> EXERCISE OBJECTIVE
Copy out, word for word, the lines from the start through the line containing "When we mention", and leave the pictures out.

> PROVIDED MATERIAL
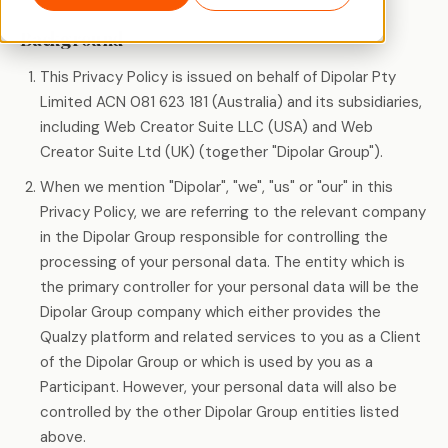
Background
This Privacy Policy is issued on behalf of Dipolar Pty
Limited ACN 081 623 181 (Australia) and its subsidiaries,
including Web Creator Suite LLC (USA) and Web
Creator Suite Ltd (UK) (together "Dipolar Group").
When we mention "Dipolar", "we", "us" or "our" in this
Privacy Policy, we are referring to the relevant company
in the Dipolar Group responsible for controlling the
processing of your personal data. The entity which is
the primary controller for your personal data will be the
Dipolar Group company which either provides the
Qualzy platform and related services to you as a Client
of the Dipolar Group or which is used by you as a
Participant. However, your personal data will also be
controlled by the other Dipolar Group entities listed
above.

> RESULT BELOW
Background
This Privacy Policy is issued on behalf of Dipolar Pty
Limited ACN 081 623 181 (Australia) and its subsidiaries,
including Web Creator Suite LLC (USA) and Web
Creator Suite Ltd (UK) (together "Dipolar Group").
When we mention "Dipolar", "we", "us" or "our" in this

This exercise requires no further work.